練習問題:
a. 抜粋について、次の問いに答えてください。
(i) 河瀬直美さんは、筆者が去年履修していたどの授業に講師として来ましたか。
(ii) 「火垂」は誰と誰の恋物語ですか。
(iii) ストリッパーであるあやこの故郷として挙げられている地名は何ですか。
b. 下のリストのうち、「Reaching Python from」を含む行から「Sistemas** | 🚀 **Desarrollador en formación**」を含む行までを、両端の行も含めて一字一句変えずに返してください。

去年履修していた「身体表現」という授業の講師として来てくれた、河瀬直美さん監督作品。

河瀬さんの作品には彼女自身が強く現れている。
言葉。
彼女のルーツである土地。
家庭環境。
「につつまれて」や「かたつもり」で自分自身を見つめ、
アイデンティティを確立し、得たものを、さらに繋げていっているのだろう。
そして、自分探しをずっとずっと続けているんだろう。

今回の「火垂」はストリッパーと陶芸家の恋物語である。
イマイチ把握できなかったのが、二人がどうして好き合うまでに至ったのかということ。
私の想像力が足りないだけかもしれないが、謎のままである。
出会った場面までは分かるのだ。しかし、どうしてステディな関係に?
今年度も河瀬さんは講師として大学に来るらしいから、その時直接聞いてみよう。

そして私にとって意外なほど切なく、込み上げて来たのは、ストリッパーであるあやこの故郷の地名を聞いた時である。
「香川県坂出市川津町」
「香川県」
私にとっても故郷である。河瀬さんにとってもルーツを探る上で重要な場所。
フェリーで明石海峡大橋(だろう)を見上げる場面(私は明石海峡大橋の下はくぐったことない、上は通ったけど)。

課題データ:

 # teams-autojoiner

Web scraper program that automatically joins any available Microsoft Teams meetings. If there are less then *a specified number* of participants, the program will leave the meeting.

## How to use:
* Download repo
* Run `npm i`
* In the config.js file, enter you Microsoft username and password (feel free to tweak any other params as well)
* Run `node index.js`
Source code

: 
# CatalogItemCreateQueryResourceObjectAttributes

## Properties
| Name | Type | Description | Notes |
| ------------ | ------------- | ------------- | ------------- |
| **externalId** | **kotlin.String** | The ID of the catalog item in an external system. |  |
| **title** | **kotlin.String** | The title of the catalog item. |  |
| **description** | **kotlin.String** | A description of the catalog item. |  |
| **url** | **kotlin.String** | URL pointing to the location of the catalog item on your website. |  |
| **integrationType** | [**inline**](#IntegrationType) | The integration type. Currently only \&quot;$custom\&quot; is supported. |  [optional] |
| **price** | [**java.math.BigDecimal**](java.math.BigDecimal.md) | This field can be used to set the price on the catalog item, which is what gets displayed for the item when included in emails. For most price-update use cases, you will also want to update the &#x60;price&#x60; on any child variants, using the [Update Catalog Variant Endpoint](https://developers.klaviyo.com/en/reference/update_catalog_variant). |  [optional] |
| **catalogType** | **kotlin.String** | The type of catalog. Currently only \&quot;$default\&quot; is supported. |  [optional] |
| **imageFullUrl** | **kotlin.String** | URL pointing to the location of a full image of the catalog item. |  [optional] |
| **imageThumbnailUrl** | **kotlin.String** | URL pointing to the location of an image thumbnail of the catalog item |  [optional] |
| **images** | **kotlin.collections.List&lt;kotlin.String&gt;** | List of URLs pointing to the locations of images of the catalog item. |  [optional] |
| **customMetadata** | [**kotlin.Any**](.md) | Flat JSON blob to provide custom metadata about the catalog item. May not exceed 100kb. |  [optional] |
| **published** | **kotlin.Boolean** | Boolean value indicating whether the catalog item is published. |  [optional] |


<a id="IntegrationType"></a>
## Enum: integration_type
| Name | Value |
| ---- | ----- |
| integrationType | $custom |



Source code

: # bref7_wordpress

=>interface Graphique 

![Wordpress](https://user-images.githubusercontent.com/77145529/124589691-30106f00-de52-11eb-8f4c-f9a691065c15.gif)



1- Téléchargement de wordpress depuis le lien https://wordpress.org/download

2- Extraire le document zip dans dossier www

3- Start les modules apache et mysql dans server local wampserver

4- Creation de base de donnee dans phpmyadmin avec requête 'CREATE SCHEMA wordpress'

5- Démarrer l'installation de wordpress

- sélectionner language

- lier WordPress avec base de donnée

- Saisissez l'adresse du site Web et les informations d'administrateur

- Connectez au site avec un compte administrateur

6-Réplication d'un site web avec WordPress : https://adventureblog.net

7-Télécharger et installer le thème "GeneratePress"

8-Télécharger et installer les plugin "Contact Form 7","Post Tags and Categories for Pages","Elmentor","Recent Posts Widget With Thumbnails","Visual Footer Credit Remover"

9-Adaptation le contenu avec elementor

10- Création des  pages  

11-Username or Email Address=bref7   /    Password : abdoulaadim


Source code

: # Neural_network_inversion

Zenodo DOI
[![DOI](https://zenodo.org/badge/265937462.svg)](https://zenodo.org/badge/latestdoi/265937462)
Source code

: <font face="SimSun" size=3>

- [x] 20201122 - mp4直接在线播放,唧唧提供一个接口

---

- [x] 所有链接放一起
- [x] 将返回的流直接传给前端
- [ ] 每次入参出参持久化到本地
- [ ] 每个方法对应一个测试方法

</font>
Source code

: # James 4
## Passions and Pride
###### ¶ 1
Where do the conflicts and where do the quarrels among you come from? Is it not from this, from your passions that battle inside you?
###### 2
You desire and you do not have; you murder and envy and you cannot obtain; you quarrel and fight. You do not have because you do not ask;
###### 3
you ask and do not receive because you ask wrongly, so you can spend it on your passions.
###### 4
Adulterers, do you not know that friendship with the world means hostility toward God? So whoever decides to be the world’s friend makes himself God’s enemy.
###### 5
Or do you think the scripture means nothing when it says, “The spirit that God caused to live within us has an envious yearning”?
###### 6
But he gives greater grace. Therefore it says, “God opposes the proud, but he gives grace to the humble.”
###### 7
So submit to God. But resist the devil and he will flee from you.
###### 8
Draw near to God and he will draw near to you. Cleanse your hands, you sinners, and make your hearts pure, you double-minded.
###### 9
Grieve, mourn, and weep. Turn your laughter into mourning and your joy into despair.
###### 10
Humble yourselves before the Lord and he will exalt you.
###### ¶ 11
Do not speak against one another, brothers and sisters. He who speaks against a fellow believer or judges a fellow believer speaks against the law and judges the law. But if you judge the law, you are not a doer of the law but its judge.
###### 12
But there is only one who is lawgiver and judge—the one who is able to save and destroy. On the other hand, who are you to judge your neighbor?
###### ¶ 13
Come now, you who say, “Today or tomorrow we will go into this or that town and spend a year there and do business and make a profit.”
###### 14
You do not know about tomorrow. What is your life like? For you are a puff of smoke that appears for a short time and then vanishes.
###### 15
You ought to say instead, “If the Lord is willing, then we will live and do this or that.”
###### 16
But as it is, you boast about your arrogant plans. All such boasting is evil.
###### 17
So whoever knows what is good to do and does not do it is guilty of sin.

---

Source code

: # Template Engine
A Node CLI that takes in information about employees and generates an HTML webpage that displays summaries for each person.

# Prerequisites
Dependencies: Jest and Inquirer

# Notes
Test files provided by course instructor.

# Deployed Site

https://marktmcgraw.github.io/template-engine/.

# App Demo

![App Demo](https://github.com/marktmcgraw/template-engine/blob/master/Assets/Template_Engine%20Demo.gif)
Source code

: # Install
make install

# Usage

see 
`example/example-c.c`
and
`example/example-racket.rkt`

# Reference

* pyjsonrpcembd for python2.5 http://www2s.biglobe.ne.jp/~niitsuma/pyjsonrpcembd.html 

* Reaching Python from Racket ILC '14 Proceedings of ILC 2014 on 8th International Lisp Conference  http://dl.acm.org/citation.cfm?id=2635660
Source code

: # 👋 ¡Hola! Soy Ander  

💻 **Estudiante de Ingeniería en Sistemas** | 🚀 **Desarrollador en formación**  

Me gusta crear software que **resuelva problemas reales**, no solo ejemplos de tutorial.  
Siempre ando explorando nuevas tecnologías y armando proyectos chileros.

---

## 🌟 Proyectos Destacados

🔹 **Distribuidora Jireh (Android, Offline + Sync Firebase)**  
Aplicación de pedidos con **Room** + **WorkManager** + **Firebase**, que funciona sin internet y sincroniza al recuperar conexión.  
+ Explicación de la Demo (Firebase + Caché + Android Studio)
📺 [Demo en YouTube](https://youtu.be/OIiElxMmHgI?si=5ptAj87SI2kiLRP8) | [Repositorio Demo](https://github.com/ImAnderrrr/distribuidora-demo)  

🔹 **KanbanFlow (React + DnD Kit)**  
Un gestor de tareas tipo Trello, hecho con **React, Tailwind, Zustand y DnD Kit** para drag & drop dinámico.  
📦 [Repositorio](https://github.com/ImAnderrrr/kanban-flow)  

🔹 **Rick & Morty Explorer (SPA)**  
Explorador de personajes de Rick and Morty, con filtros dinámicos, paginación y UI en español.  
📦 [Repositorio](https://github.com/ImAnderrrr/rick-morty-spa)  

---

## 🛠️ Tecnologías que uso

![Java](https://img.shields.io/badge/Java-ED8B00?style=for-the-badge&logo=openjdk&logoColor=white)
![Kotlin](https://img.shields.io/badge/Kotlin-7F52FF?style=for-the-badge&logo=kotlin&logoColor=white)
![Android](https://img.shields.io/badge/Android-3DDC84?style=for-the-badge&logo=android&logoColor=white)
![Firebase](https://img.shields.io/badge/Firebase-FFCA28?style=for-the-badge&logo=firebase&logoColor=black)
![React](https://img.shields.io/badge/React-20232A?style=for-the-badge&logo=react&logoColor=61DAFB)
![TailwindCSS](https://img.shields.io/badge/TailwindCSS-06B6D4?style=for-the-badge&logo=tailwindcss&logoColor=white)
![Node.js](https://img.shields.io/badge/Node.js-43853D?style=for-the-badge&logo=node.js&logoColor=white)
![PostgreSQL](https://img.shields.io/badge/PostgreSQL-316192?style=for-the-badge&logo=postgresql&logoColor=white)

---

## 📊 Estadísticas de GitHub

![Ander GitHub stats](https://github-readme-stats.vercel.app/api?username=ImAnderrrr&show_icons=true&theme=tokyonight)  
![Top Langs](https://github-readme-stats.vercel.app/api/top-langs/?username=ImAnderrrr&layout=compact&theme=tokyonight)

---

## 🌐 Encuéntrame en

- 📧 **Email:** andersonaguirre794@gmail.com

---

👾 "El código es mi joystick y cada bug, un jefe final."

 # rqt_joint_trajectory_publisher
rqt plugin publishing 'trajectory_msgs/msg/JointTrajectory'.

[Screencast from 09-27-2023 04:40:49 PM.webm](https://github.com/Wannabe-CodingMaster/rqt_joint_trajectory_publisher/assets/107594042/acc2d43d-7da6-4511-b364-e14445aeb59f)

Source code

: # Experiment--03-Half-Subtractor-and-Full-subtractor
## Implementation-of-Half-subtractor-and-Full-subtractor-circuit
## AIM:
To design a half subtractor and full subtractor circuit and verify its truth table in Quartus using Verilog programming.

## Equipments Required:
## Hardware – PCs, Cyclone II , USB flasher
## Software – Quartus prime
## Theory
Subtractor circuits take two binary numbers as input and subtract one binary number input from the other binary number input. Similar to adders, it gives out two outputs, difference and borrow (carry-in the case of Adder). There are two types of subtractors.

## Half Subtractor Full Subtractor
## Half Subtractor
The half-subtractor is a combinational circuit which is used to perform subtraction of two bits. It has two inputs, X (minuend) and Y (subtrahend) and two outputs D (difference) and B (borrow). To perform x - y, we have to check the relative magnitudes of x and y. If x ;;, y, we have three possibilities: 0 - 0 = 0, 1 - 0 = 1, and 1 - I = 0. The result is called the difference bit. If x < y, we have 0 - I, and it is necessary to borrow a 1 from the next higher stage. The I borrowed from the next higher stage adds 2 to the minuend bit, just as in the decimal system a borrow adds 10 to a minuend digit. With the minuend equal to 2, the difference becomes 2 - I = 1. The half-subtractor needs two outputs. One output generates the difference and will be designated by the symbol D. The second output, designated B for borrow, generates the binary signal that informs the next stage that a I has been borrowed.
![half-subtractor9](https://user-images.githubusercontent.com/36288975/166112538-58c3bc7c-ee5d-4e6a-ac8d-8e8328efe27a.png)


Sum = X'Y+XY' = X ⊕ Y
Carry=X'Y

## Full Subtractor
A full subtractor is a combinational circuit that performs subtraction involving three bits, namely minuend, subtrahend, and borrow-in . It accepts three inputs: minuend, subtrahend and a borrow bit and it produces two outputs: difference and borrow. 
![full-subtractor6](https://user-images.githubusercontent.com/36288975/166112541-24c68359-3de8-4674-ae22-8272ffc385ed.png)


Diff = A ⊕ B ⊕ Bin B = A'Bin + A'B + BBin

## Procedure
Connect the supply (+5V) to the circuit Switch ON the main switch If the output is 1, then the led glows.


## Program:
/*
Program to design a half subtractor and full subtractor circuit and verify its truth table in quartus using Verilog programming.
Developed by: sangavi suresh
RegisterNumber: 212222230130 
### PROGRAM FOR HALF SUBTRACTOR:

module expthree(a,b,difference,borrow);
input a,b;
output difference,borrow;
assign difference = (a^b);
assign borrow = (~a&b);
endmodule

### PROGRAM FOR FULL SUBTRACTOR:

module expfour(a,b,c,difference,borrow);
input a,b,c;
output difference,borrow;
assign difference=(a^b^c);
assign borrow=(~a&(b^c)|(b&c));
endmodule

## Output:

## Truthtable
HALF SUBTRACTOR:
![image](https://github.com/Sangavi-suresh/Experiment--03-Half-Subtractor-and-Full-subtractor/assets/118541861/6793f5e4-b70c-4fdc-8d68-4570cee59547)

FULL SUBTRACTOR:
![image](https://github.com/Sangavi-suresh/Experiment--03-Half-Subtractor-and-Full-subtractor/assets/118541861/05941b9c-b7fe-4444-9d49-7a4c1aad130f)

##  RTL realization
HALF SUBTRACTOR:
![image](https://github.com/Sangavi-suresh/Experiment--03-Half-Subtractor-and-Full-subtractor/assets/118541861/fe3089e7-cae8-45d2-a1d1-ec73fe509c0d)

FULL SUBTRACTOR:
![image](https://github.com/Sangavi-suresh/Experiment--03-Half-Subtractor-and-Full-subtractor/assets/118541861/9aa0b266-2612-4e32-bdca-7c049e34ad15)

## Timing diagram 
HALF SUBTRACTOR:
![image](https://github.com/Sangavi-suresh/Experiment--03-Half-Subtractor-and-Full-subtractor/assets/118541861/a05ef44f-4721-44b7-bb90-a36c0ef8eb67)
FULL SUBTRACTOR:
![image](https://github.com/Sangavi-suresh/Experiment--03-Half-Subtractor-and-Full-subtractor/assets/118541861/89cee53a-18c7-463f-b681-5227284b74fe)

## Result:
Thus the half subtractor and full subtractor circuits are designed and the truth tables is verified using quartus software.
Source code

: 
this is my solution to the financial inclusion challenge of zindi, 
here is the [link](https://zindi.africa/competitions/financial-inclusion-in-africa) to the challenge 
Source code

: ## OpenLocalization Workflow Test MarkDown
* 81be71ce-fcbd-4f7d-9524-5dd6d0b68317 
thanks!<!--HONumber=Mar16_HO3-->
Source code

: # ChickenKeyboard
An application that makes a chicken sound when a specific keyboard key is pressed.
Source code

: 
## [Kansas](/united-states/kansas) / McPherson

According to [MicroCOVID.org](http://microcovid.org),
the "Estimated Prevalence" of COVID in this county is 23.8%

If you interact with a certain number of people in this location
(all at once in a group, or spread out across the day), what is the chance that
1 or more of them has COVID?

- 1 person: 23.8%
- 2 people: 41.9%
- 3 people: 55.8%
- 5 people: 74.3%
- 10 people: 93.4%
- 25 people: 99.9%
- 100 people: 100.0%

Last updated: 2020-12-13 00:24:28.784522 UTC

解答:
a.
(i) 「身体表現」という授業です。
(ii) ストリッパーと陶芸家の恋物語です。
(iii) 「香川県坂出市川津町」です。

b.
* Reaching Python from Racket ILC '14 Proceedings of ILC 2014 on 8th International Lisp Conference  http://dl.acm.org/citation.cfm?id=2635660
Source code

: # 👋 ¡Hola! Soy Ander  

💻 **Estudiante de Ingeniería en Sistemas** | 🚀 **Desarrollador en formación**  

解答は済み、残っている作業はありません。